La Première fois on pardonne d’Ahmed Kalouaz

Age :  12 – 15 ans
Éditeur : Le Rouergue : doAdo (2010)
95 pages

Note : 5 out of 5 stars

Elodie a trouvé refuge chez sa grand-mère il y a trois semaines, lorsque sa mère a décidé de partir du domicile familial. En feuilletant les pages d’un album photos, elle tente de recomposer l’histoire de sa famille, broyée par la violence conjugale.

Cette phrase, combien de femmes battues l’ont-elles prononcée comme pour donner vérité à ce qui n’était que mensonges : « La première fois on pardonne » mais que faire quand survient la seconde, la troisième, la dizième, la centième fois ? lorsqu’on ne peut même plus compter ? C’est ce sujet sensible qu’Ahmed Kalouaz a décidé d’évoquer dans ce roman.

A l’heure actuelle une femme sur dix est victime de mauvais traitements en France, infligés par son mari. Les journaux ont beau faire des articles, des livres comme La Première fois on pardonne, ont beau être écrits, le phénomène devenu Grande cause nationale depuis 2010, continue d’être conséquent et de toucher le monde entier.

Ahmed Kalouaz raconte avec délicatesse et pudeur cette violence conjugale qui est entrée au fur et à mesure dans la vie d’Elodie et de sa soeur, impuissantes face au drame qui se joue devant elles ou derrière elles, dans la pénombre de la nuit, chaque jour, chaque semaine, chaque mois, chaque année. Des rebellions, il y en a eu quelques unes mais aucune n’avait jusqu’ici réussi à aller plus loin que la réponse aux coups, permettant un temps mort dans la relation conflictuelle, toujours trop court.

Par petites touches Ahmed Kalouaz évoque dans La Première fois on pardonne, les souvenirs de ces coups infligés par le père d’Elodie à sa mère et la jeune fille repense à ces moments toujours entre bonheur et malheur.

Malgré ses quinze ans et le départ précipité de sa mère, personne ne veut vraiment lui raconter, alors elle n’a que ses souvenirs et les photos pour se rappeler les scènes effroyables qu’elle voyait, et d’autres instants, plus heureux.

La peur et l’éloignement des autres sont devenus, comme pour sa mère, son quotidien et même si Elodie n’a jamais reçue de coups, elle aussi est marquée. Retourner le passer, l’interroger, l’explorer, se souvenir, constituera au fur et à mesure une forme de thérapie qui l’aideront à se reconstruire. Comme beaucoup d’enfants qui assistent à ce genre de scène, l’adolescente est tiraillée entre l’amour pour sa mère et celui pour son père, qu’elle ne peut pas malgré tout, complètement haïr.
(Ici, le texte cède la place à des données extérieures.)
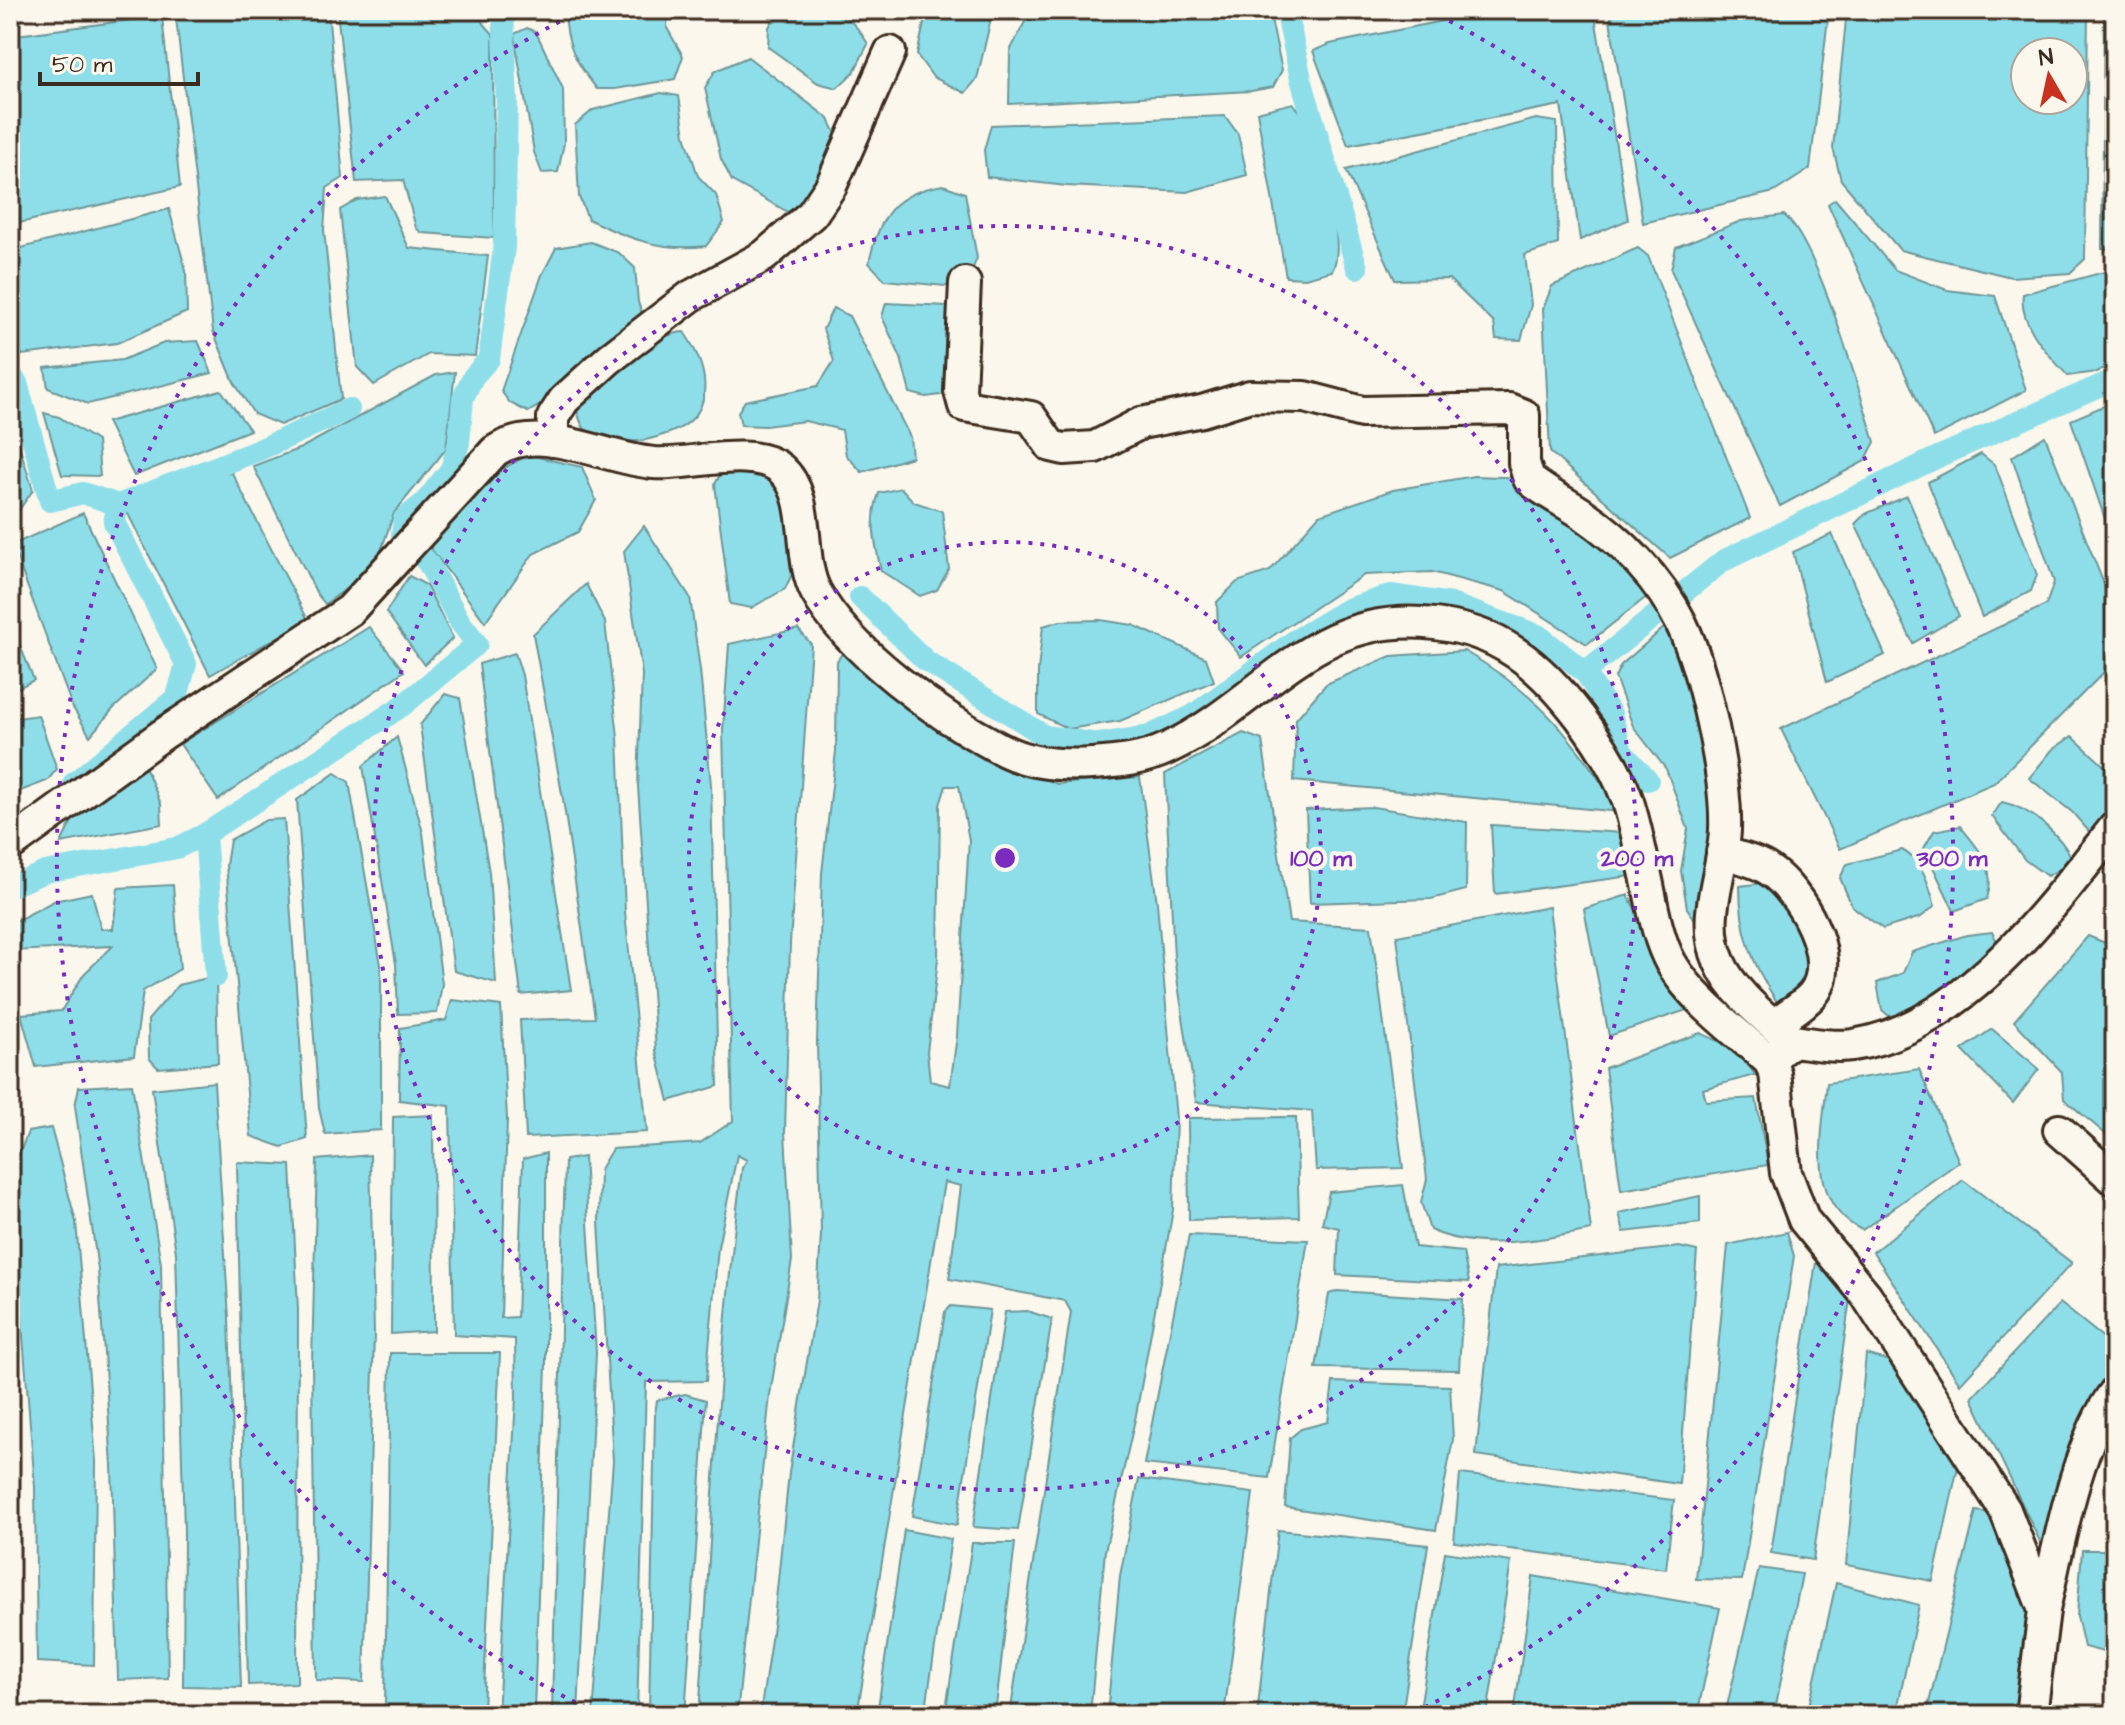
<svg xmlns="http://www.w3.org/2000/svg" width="2125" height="1725" font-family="'Architects Daughter',sans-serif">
  <rect width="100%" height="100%" fill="#fbf7ec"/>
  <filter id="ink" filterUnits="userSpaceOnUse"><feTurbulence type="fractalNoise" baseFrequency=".0125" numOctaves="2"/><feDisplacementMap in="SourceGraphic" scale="16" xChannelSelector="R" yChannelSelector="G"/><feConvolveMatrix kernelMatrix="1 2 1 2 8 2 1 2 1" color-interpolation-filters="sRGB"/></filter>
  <g filter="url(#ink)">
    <!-- water -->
    <g fill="#8edeea" stroke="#6d9698" stroke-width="2" fill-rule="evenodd">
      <polygon points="175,10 328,10 343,178 327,188 324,230 341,399 280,425 254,414 234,382 213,331"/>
      <polygon points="337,10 434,10 480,19 493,34 494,238 422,233 416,228 403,180 356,182"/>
      <path d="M 565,10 L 668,10 L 667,28 L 683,56 L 675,79 L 615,89 L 597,89 C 575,62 566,44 565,10 Z"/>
      <path d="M 779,10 C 827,10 842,0 868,44 L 854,72 L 837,88 L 818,83 L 768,47 L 769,27 Z"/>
      <polygon points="927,10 993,10 977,79 965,93 933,77 917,55"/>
      <polygon points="1031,10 1269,10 1282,70 1273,87 1251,91 1009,104 1010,51"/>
      <polygon points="1569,10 1594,10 1628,220 1580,240 1561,105 1348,145 1313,51 1330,44 1452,19"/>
      <polygon points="1614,10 1829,10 1810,169 1774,192 1643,223 1610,20"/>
      <path d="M 1847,10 L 2088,10 L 2085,259 L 2070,273 L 2011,277 L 1900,250 L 1841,180 L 1833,148 ZM 2073,52 L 2073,100 L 2025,100 L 2025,52 Z"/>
      <polygon points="2104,10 2115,10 2115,249 2102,249"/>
      <polygon points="162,16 180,187 10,225 10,36"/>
      <polygon points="527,28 536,32 563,89 564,143 558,172 542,173 534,152 514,34"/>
      <polygon points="748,57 829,119 838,138 827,172 796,210 788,212 732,181 721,159 705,88 715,71"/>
      <path d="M 661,93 L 679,96 L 685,135 L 698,176 L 716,195 L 724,222 L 706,246 C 662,252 627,238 588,219 L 579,197 L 575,125 L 593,110 Z"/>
      <path d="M 1293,103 L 1302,114 C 1313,151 1350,238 1332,271 L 1305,278 L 1286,277 L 1257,112 Z"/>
      <polygon points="1225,116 1238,134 1247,175 1187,192 1067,186 987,177 984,150 991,125"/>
      <polygon points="1536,119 1557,122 1558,244 1525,255 1531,305 1521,340 1496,339 1494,323 1449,279 1395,280 1346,170"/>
      <path d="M 943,185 L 965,193 L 977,258 L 965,288 L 885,280 L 869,263 C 879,216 894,193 943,185 Z"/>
      <polygon points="385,196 409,248 488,256 475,356 429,354 374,385 357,367 340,210 357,200"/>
      <polygon points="1835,199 1895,270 1947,290 1995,296 2026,390 1934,437 1828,204"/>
      <polygon points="169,209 186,271 187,312 117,343 22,355 10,330 10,251"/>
      <path d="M 1784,215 C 1819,245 1859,392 1875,442 L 1865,461 L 1780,506 L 1671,270 L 1676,247 L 1741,221 Z"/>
      <polygon points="591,242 619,253 635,268 638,302 645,322 554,397 528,412 510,403 501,391 542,275 556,248"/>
      <polygon points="1638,248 1648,256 1750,518 1670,558 1550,452 1543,309 1552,286"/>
      <path d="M 2115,269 L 2115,363 L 2096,372 L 2068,376 C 2049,355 2018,324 2023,294 Z"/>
      <polygon points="886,303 968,307 955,393 926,397 910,393 901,358 882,317"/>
      <polygon points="833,308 849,316 910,437 912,457 862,472 846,455 842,430 805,421 765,426 741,425 738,412 745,401 818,386 834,361 823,329"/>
      <path d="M 684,332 C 711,371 718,419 663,435 C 648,440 637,443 621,440 C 609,438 597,438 586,430 C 580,425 579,415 576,408 C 603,384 649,334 684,332 Z"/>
      <polygon points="198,341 212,373 88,404 48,388 45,368 122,360 164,343"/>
      <polygon points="455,372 446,449 394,513 375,568 325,604 317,594 253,466 301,448 436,375"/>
      <polygon points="221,390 250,430 134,476 107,422"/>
      <polygon points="2115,401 2115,548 2071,420"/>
      <polygon points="44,413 59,417 97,441 100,476 62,475"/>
      <polygon points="10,416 33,490 19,510 10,514"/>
      <polygon points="2045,436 2115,612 2115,661 1994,783 1840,849 1781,729 2046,605 2054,582 2012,457"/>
      <polygon points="1981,454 1995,465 2037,575 2031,591 1982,617 1928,482"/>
      <polygon points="528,455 582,467 596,500 578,532 533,554 485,622 429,546 495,473"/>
      <polygon points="732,467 765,471 787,489 799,559 785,589 751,608 730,604 715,484 721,473"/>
      <polygon points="232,473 308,620 210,675 127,512 209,474"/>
      <polygon points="1474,476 1529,478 1659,587 1587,644 1504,591 1432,572 1364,575 1241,657 1218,628 1217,602 1237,582 1270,571 1319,515 1393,490"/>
      <path d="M 901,488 L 914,502 L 942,511 L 949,569 L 937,590 L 920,596 L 881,571 C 875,543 869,521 879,493 Z"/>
      <polygon points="1907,496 1959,616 1913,643 1855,524 1865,514"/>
      <polygon points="83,513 157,669 113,709 90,736 72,706 12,545"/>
      <polygon points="644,526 690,597 700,670 711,785 718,1086 669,1101 656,1051 638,786 642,674 624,551"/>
      <polygon points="1832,534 1885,655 1827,682 1793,552"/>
      <polygon points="409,576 426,585 453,638 424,665 386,612"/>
      <polygon points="586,584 605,622 618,737 625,912 647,1132 526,1138 520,1020 595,1018 563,799 533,634"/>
      <polygon points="1100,620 1133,625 1206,658 1214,681 1120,721 1068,729 1038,714 1038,670 1043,626 1060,621"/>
      <polygon points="1673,620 1705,670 1719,954 1687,908 1681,871 1688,829 1666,769 1633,726 1615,677 1621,665"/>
      <polygon points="10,621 34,680 10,692"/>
      <polygon points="369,627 404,671 218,800 180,744"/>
      <path d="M 798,629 L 811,644 L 790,943 L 785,1132 L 792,1260 L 770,1395 L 737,1715 L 699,1715 C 712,1532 718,1350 742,1168 L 747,1160 L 737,1155 L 718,1247 L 706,1381 L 646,1382 L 637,1715 L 593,1715 L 613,1461 L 599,1222 L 600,1169 L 612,1149 L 700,1143 L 733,1121 L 723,730 L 729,644 Z"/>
      <path d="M 847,646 L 994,756 L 1057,784 L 1140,777 L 1157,903 L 1176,1119 L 1173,1210 L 1136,1415 L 1105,1551 L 1090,1715 L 1010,1715 L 1071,1312 L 1065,1301 L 949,1279 L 961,1186 L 944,1182 L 857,1715 L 760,1715 L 774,1619 L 789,1473 L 817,1300 L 821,1234 L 817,1042 L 822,873 L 836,751 L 837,661 ZM 946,786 L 959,786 L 969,840 L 957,1036 L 950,1086 L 930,1081 L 927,1052 L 938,959 L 940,805 Z"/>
      <path d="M 1464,651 C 1542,696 1572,738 1621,812 L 1294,781 L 1296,719 L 1326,684 L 1391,656 Z"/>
      <polygon points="515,653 522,675 571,990 521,995 479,664"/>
      <polygon points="445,694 460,698 489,872 496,983 454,971 420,725"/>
      <polygon points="38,715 57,769 47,781 15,793 10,785 10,719"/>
      <polygon points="1243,733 1262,740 1289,922 1371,927 1403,1168 1316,1170 1312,1111 1196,1102 1174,958 1165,774"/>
      <polygon points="2072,736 2115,776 2115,814 2093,836 2072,812 2029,778 2052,750"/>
      <polygon points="397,737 423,833 442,984 437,1013 398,1014 396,964 363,766"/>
      <polygon points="144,764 161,804 162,824 61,843 72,821"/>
      <polygon points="335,773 349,782 381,965 381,1130 325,1134 319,1108 297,800"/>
      <path d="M 2002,802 C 2031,808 2061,835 2074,862 L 2047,876 L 2025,860 L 1992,816 Z"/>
      <polygon points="1373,807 1467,822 1466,890 1431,899 1310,903 1306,810"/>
      <polygon points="284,819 307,1139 282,1147 251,1136 226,865 230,840 266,820"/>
      <polygon points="1491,825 1624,833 1632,876 1495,894"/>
      <path d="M 1960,826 C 1979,849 1997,867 1987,899 L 1954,911 L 1924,848 L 1934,831 Z"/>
      <path d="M 1902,850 C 1923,861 1929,885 1935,906 L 1921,917 L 1883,929 L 1852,906 L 1840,878 L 1847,864 Z"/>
      <path d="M 1764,883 L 1788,908 L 1808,960 L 1803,985 L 1777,1002 C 1752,964 1740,932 1740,886 Z"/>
      <polygon points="173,885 180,969 143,991 134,1056 36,1067 21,1014 61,1011 84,974 113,946 13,951 10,924 54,901 92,893 101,929 113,929 118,888"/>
      <polygon points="1628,895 1687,1010 1609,1036 1584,909"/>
      <path d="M 1549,907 L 1591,1230 C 1542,1240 1477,1252 1430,1230 L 1421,1202 L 1427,1179 L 1397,936 Z"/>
      <polygon points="1992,932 1999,945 1919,1011 1889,1016 1882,1010 1877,983 1903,973 1912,952 1967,935"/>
      <polygon points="2088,936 2115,947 2115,1142 2064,1099 2062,1072 2014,1021"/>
      <polygon points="216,976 218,1063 158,1068 149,1058 148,1020 178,985"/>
      <polygon points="452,1000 501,1006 507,1119 501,1318 517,1317 523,1159 546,1153 546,1364 534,1712 498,1715 516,1398 515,1339 454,1335 450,1106 399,1100 400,1028 446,1020"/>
      <polygon points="1992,1029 2039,1069 2013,1103 1962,1050"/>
      <polygon points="1700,1033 1737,1049 1755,1075 1703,1089 1706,1101 1756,1098 1768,1165 1621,1190 1605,1068"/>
      <path d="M 1919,1069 L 1959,1162 L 1862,1230 C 1806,1204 1822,1134 1827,1083 Z"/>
      <polygon points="214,1082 229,1318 241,1687 183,1686 184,1531 176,1253 152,1089"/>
      <polygon points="132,1084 161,1264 168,1678 118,1680 112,1465 98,1270 75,1106 79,1087"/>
      <polygon points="433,1115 434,1331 391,1334 393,1117"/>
      <polygon points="1296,1117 1299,1217 1189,1220 1188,1118"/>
      <polygon points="51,1128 76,1222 96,1461 94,1665 37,1662 35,1487 19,1286 10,1235 10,1177 28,1132"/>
      <polygon points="370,1155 374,1333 364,1682 316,1680 312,1363 317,1160"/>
      <polygon points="584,1157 596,1353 578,1713 552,1713 565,1160"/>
      <polygon points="237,1162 291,1165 298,1310 297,1683 248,1685"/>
      <polygon points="1963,1180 2072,1263 1960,1384 1873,1252"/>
      <polygon points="1403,1185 1415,1247 1463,1252 1469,1282 1337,1275 1339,1228 1322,1224 1329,1192"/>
      <polygon points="1700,1196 1700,1223 1624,1232 1619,1213"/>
      <polygon points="1787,1232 1794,1256 1742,1580 1696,1579 1728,1245"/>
      <polygon points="1189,1235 1308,1240 1269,1478 1144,1464"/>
      <polygon points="1679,1247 1697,1251 1679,1484 1476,1455 1496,1268"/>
      <polygon points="1816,1262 1836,1268 1851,1292 1813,1560 1771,1553"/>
      <polygon points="1337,1291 1463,1299 1459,1370 1316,1368 1329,1294"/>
      <polygon points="2060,1303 2115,1347 2115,1363 2043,1548 1972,1398"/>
      <polygon points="951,1306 990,1310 957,1525 912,1516 945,1312"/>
      <polygon points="1027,1311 1052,1319 1018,1530 973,1527 1005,1312"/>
      <polygon points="390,1353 500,1353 483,1709 385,1706"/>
      <polygon points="1866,1354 1905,1366 1959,1462 1933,1581 1846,1565"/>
      <polygon points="1333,1382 1450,1386 1453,1439 1436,1530 1285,1507 1290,1438 1301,1429 1328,1422"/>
      <polygon points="685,1394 706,1400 685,1715 649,1715 655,1414 657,1400"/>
      <polygon points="10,1456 11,1456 17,1669 10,1669"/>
      <polygon points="1460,1474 1674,1500 1666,1569 1454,1542"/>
      <polygon points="1139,1479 1253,1493 1224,1715 1107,1715 1120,1576"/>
      <polygon points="1976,1511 1991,1513 2035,1620 2026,1715 1926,1715"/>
      <polygon points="904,1530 951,1539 925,1715 877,1715"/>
      <polygon points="1278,1530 1428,1545 1402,1715 1257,1715"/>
      <polygon points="972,1543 1015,1543 995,1715 945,1715"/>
      <polygon points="2082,1550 2115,1550 2115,1655 2084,1647 2077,1616"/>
      <polygon points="1445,1552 1511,1562 1487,1715 1419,1715"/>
      <polygon points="1759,1568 1802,1574 1774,1715 1725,1715"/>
      <polygon points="1533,1576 1720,1608 1697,1715 1514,1715"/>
      <polygon points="1836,1583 1919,1605 1896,1715 1807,1715"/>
    </g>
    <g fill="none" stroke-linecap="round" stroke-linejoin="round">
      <!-- canal -->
      <g stroke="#8edeea" stroke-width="22">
        <polyline points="1286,10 1301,79 1357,268"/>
        <polyline points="10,373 17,383 50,501 83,493 118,505 259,450 349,409"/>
        <polyline points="860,597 926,661 1045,736 1098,744 1149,736 1192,716 1294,641 1348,609 1391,595 1451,604 1538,635 1585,672 1611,714 1622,752 1648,780"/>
        <polyline points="1585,672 1723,561 1940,456 2115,379"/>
        <polyline points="74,783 177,697 186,664 114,522 118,505"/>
        <polyline points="205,834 216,976"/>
        <polyline points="10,887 45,872 177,848 205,834 402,706 477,644 460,622 428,563 402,535 404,519 425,502 451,469 459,443 463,398 473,377 489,359 504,247 507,102 503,12 489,10"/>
      </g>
      <defs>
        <g id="minor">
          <path d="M 965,283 L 960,391 L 964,406 L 1031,417 L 1051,446 L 1064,449 L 1095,447 L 1141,423 L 1202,411 L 1250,396 L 1305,397 L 1362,412 L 1509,409 L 1524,415 L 1524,463 L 1529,479 C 1544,492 1563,501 1580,512 C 1621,540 1659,578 1681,623 C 1704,670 1727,777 1725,830 C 1723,875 1700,917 1719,961 C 1732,993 1767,1019 1792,1041"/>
          <polyline points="553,441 553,417 564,400 609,359 691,296 764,256 812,214 831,186 890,52"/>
          <path d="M 10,845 L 162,735 L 350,610 L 495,451 C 541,421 603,459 654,463 C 689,466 753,445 781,469 C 813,497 797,557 816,592 C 848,651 940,717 999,748 C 1028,764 1061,766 1092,764 C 1119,762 1143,760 1168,748 C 1265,702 1313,609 1435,624 C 1466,628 1489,635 1516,653 C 1558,681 1608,748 1626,796 C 1635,820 1639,846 1645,871 C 1652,901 1656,936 1671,963 C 1693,1001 1737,1032 1769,1061 L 1775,1073 L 1786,1173 L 1804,1220 L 1866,1295 L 2005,1510 L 2044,1610 L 2031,1715"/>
          <path d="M 1722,852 C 1737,857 1756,861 1769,870 C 1799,890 1841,959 1813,994 C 1803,1006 1786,1015 1774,1025"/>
          <path d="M 1777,1054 L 1792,1041 C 1812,1043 1833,1048 1853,1045 C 1964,1028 2049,909 2115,827"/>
          <polyline points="2059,1130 2115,1180"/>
          <path d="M 2044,1610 C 2058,1548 2077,1441 2115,1392"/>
        </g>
      </defs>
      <!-- minor casing -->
      <use href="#minor" stroke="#3b2a1e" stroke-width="36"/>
      <!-- minor -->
      <use href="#minor" stroke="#fbf7ec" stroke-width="30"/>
    </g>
  </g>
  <!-- distance rings -->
  <g fill="none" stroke="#7b2cbf" stroke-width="4" stroke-dasharray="4 8">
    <circle cx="1005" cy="858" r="316"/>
    <circle cx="1005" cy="858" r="632"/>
    <path d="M597 1713A947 947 0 0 1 582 10M1428 10A947 947 0 0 1 1413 1713"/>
  </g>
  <circle cx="1005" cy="858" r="12" fill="#7b2cbf" stroke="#fbf7ec" stroke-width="4"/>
  <g font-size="24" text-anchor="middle" font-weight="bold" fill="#7b2cbf" stroke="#fbf7ec" stroke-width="8" stroke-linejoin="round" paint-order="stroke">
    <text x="1321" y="866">100 m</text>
    <text x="1637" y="866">200 m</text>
    <text x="1952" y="866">300 m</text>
  </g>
  <!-- margin -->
  <rect width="2125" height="1725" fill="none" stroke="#fbf7ec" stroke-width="40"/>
  <rect x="20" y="20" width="2085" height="1685" fill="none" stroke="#3b2a1e" stroke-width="3" filter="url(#ink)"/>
  <!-- north arrow -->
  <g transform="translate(2049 76) rotate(351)"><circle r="38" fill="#fbf7ec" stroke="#aea59a" stroke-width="2"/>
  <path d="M0-6L14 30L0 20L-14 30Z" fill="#c8321e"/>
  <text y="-12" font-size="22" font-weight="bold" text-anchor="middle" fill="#3b2a1e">N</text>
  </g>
  <!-- scale -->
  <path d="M40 72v12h158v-12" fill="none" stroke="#3b2a1e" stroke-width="4"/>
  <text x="52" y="72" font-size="24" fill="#3b2a1e" stroke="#fbf7ec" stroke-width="6" paint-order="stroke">50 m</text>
</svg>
La Première fois on pardonne est un livre triste mais Ahmed Kalouaz le teinte d’espoir en regardant non pas vers le passé mais l’avenir à construire. Cette mère a réussi à s’en sortir, ce qui n’est pas le cas de toutes et le roman s’ajoute à cette longue liste de titres qui disent aux femmes battues : « allez-y, partez, n’ayez pas peur, des gens sont là pour vous aider à vous reconstruire ».

Un texte bref et coup de poing qui ne laisse pas indifférent. Un sujet peu abordé en littérature jeunesse qui méritait pourtant depuis longtemps une attention car ce n’est jamais évident pour des enfants de voir leur mère battue. On parle au fond jamais vraiment d’eux dans les articles. Un livre pour ceux qui aiment s’informer sur des sujets sensibles et douloureux, ou encore lire des livres en rapport avec des phénomènes de société et d’actualité.